(Stored data entries)
◆ ◆ ◆ ◆ ◆ ◆ ◆

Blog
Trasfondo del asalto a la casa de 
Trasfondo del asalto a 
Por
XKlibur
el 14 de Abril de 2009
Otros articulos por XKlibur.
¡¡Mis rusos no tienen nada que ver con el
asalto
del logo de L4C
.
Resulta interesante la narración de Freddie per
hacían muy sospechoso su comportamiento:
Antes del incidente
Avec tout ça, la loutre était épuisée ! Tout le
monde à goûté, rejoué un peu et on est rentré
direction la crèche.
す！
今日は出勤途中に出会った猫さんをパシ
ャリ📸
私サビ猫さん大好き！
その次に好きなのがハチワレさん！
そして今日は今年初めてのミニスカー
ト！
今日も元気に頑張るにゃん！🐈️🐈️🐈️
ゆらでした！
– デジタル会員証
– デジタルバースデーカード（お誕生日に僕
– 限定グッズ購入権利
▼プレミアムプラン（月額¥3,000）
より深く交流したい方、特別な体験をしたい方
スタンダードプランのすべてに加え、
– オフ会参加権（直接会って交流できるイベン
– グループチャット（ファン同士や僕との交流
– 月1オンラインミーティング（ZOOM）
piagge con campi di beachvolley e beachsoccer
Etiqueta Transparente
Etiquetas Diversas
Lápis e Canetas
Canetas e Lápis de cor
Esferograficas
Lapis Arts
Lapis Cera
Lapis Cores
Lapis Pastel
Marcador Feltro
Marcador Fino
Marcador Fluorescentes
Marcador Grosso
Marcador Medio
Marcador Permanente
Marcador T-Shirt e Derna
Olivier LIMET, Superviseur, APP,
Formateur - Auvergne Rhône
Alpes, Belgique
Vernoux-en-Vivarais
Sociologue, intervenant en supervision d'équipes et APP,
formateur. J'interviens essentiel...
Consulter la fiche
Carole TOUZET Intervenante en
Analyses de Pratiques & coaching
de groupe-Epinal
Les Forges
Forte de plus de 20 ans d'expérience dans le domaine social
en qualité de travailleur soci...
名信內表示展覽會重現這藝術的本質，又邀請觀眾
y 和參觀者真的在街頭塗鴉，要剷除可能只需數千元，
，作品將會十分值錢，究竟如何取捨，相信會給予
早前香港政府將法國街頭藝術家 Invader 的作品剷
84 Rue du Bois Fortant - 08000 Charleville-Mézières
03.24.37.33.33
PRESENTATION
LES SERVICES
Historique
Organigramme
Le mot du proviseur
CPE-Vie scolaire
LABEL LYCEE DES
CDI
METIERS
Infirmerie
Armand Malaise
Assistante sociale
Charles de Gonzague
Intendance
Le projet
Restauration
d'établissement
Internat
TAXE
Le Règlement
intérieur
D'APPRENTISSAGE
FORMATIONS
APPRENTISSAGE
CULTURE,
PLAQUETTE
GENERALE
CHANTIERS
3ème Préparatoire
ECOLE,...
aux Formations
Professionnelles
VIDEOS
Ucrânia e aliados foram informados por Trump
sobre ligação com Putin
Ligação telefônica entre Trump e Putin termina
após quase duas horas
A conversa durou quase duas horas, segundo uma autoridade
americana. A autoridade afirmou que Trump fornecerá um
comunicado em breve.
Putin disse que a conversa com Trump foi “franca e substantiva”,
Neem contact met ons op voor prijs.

◆ ◆ ◆ ◆ ◆ ◆ ◆

What you will do
Starting with the line that holds "LES SERVICES" and ending with the line that holds "Ligação telefônica entre", retype every line in the data above exactly, and nothing else.

Your response
LES SERVICES
Historique
Organigramme
Le mot du proviseur
CPE-Vie scolaire
LABEL LYCEE DES
CDI
METIERS
Infirmerie
Armand Malaise
Assistante sociale
Charles de Gonzague
Intendance
Le projet
Restauration
d'établissement
Internat
TAXE
Le Règlement
intérieur
D'APPRENTISSAGE
FORMATIONS
APPRENTISSAGE
CULTURE,
PLAQUETTE
GENERALE
CHANTIERS
3ème Préparatoire
ECOLE,...
aux Formations
Professionnelles
VIDEOS
Ucrânia e aliados foram informados por Trump
sobre ligação com Putin
Ligação telefônica entre Trump e Putin termina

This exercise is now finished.